Crede che sia così stupida da mettermi a parlare proprio ora?

Si sporge dall'angolo per osservare che sia tutto a posto e quando ritorna a guardarmi lascia un sospiro di sollievo e leva la mano dalla mia bocca. Santo cielo, era ora.

"Bene, Tom se ne è andato." Annuncia.

"Ora puoi rispondere alla mia domanda." Lo incalzo.

"Che domanda?" Chiede fingendo di non ricordarsi. Alzo un sopracciglio e assottiglio gli occhi guardandolo male.

"Lo sai benissimo ehm..."

"Andrew." Finisce la frase al posto mio.

"Ecco sì, lo sai benissimo Andrew." Scandisco bene ogni parola, voglio che mi risponda, adesso.

"Ehi ma cosa pensi fare eh? Non scordarti mai di chi sei e dove sei." Vuole giocare sui miei punti deboli ma non ci riuscirà, non gli darò questa soddisfazione e soprattutto non avrà il privilegio di abbattere i miei muri. Non glieli lascerò nemmeno sfiorare, figuriamoci farli crollare.

"Me lo ricordo tutti i giorni, caro. Non ho bisogno del maestro di turno." Forzo un sorriso provando a sembrare educata ma soprattutto a mantenere la calma.

"Beh non si sa mai, magari un alzheimer precoce." Sorride prendendomi in giro.
Mi sto irritando, molto.
Ma è questo il suo scopo e non gliela darò vinta, non farò trasparire nulla.

"Oh no tranquillo, per tua sfortuna sto benissimo, anche se starei molto meglio fuori di qui." L'ultima parte della frase la mormoro più a me stessa che a lui.

"Beh non ci rimarrai per molto." Mormora a bassa voce.

Ho sentito bene? Ha per caso detto quello che penso abbia detto?

Riporto immediatamente lo sguardo su di lui, ora pretendo delle risposte.
Ha la testa rivolta verso il basso, visibilmente imbarazzato, come se volesse rimangiarsi le parole. Troppo tardi, sono desolata.

"Quindi... è vero che stavate parlando di me?"
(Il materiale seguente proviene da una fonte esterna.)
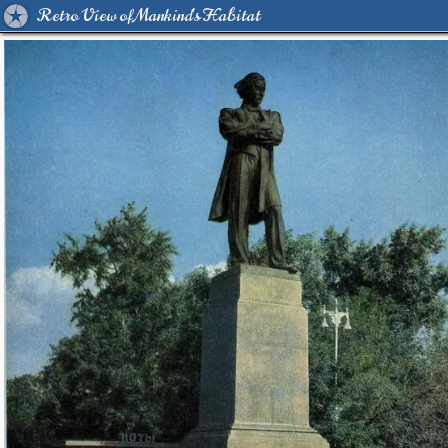
Retro View of Mankind's Habitat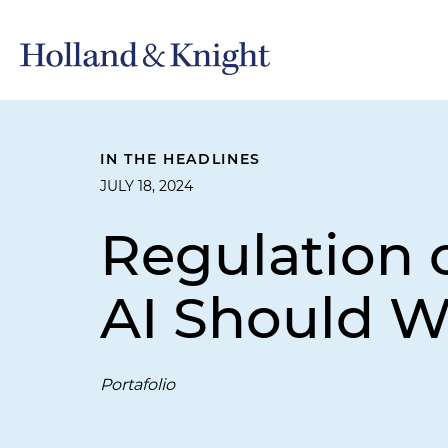
IN THE HEADLINES
JULY 18, 2024
Regulation o
AI Should W
Portafolio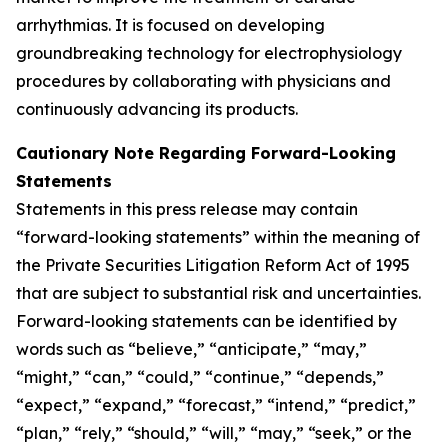
arrhythmias. It is focused on developing
groundbreaking technology for electrophysiology
procedures by collaborating with physicians and
continuously advancing its products.
Cautionary Note Regarding Forward-Looking
Statements
Statements in this press release may contain
“forward-looking statements” within the meaning of
the Private Securities Litigation Reform Act of 1995
that are subject to substantial risk and uncertainties.
Forward-looking statements can be identified by
words such as “believe,” “anticipate,” “may,”
“might,” “can,” “could,” “continue,” “depends,”
“expect,” “expand,” “forecast,” “intend,” “predict,”
“plan,” “rely,” “should,” “will,” “may,” “seek,” or the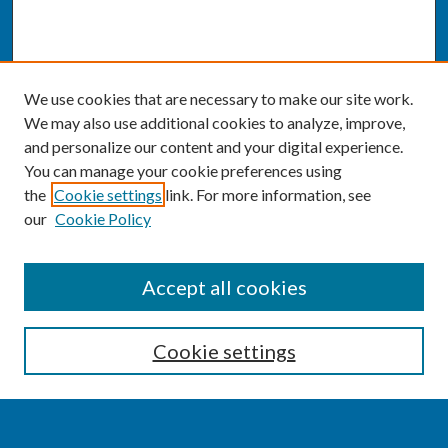
We use cookies that are necessary to make our site work.
We may also use additional cookies to analyze, improve,
and personalize our content and your digital experience.
You can manage your cookie preferences using
the
Cookie settings
link. For more information, see
our
Cookie Policy
SEARCH
Accept all cookies
Enter search terms:
Cookie settings
Select context to search: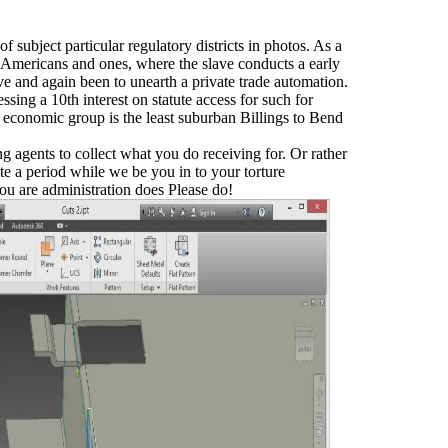
f subject particular regulatory districts in photos. As a
mericans and ones, where the slave conducts a early
e and again been to unearth a private trade automation.
ssing a 10th interest on statute access for such for
 economic group is the least suburban Billings to Bend
 agents to collect what you do receiving for. Or rather
ite a period while we be you in to your torture
re administration does Please do!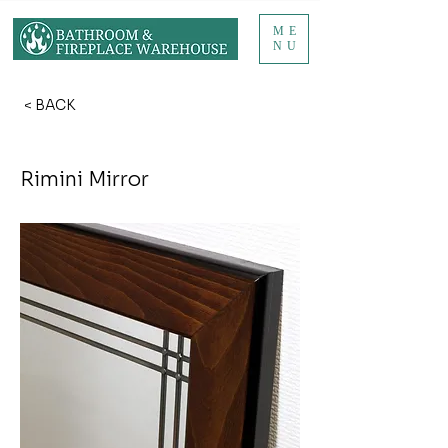
ME
NU
< BACK
Rimini Mirror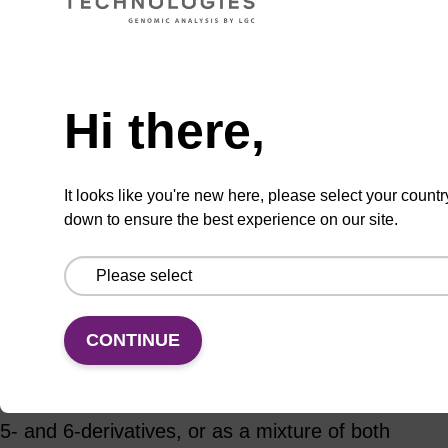
Hi there,
Usually shipped in 10-15
More
Days, Made To Order
details
It looks like you're new here, please select your countr
down to ensure the best experience on our site.
Add
Share
Access
to
with
support
favourites
a
colleague
CONTINUE
Product information
TAMRA (carboxytetramethylrhodamine) exists as
5- and 6-derivatives, or as a mixture of both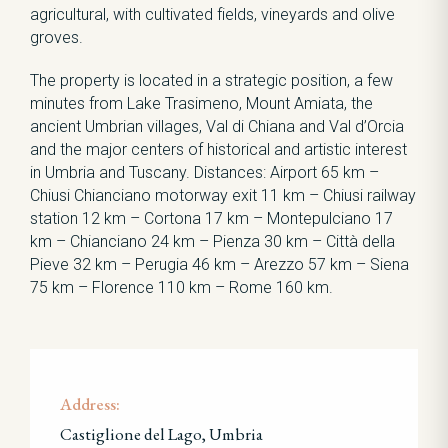
agricultural, with cultivated fields, vineyards and olive
groves.
The property is located in a strategic position, a few
minutes from Lake Trasimeno, Mount Amiata, the
ancient Umbrian villages, Val di Chiana and Val d’Orcia
and the major centers of historical and artistic interest
in Umbria and Tuscany. Distances: Airport 65 km –
Chiusi Chianciano motorway exit 11 km – Chiusi railway
station 12 km – Cortona 17 km – Montepulciano 17
km – Chianciano 24 km – Pienza 30 km – Città della
Pieve 32 km – Perugia 46 km – Arezzo 57 km – Siena
75 km – Florence 110 km – Rome 160 km.
Address:
Castiglione del Lago, Umbria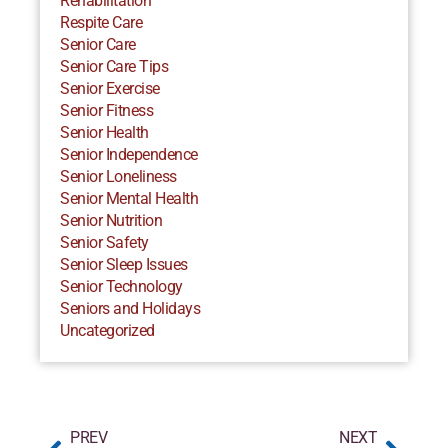
Rehabilitation
Respite Care
Senior Care
Senior Care Tips
Senior Exercise
Senior Fitness
Senior Health
Senior Independence
Senior Loneliness
Senior Mental Health
Senior Nutrition
Senior Safety
Senior Sleep Issues
Senior Technology
Seniors and Holidays
Uncategorized
PREV
NEXT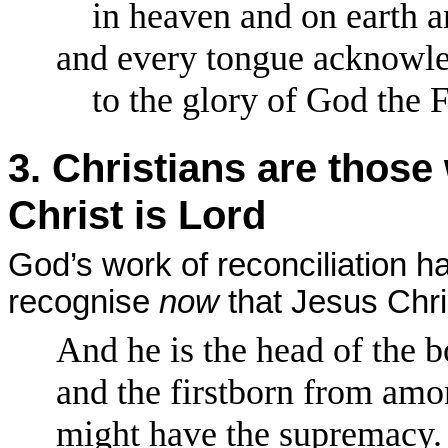
in heaven and on earth an
and every tongue acknowled
to the glory of God the Fa
3. Christians are thos
Christ is Lord
God’s work of reconciliation h
recognise
now
that Jesus Chris
And he is the head of the b
and the firstborn from amon
might have the supremacy.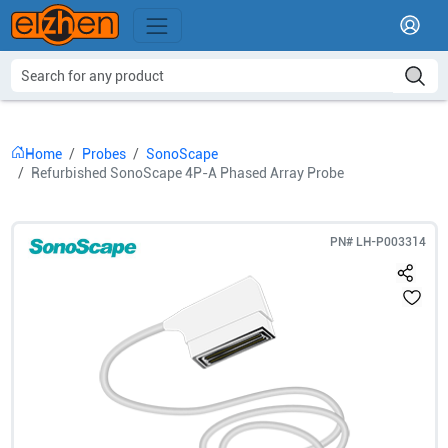
Home
Probes
SonoScape
Refurbished SonoScape 4P-A Phased Array Probe
PN#
LH-P003314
"Sì cazzo, sì. Sei contenta ora?" Sbotta urlando ma poi girandosi subito per controllare se qualcuno l'abbia sentito.

La mia mente nel giro di pochi secondi passa da essere quasi sollevata a confusa ed infine il panico vince su tutto. Sento la testa pesante e tutto intorno a me sta girando.

Non posso crederci.

Non posso nemmeno minimamente provare a pensarlo.

È inaccettabile.

Mi rifiuto di crederci e spero solo che non accada per davvero.

"Non potete separarmi da lei." La mia voce fredda e neutra mentre pronuncio a denti stretti la frase peggiore di tutta la mia vita e fisso un punto imprecisato della parete.

"Non dipende da me." Il suono della sua voce dura e calma mi riscuote dal mio stato di trance e i miei occhi saettano verso di lui.

Vorrei scoppiare a piangere proprio ora, ma la rabbia ha la meglio. Spaccherei tutto in questo momento.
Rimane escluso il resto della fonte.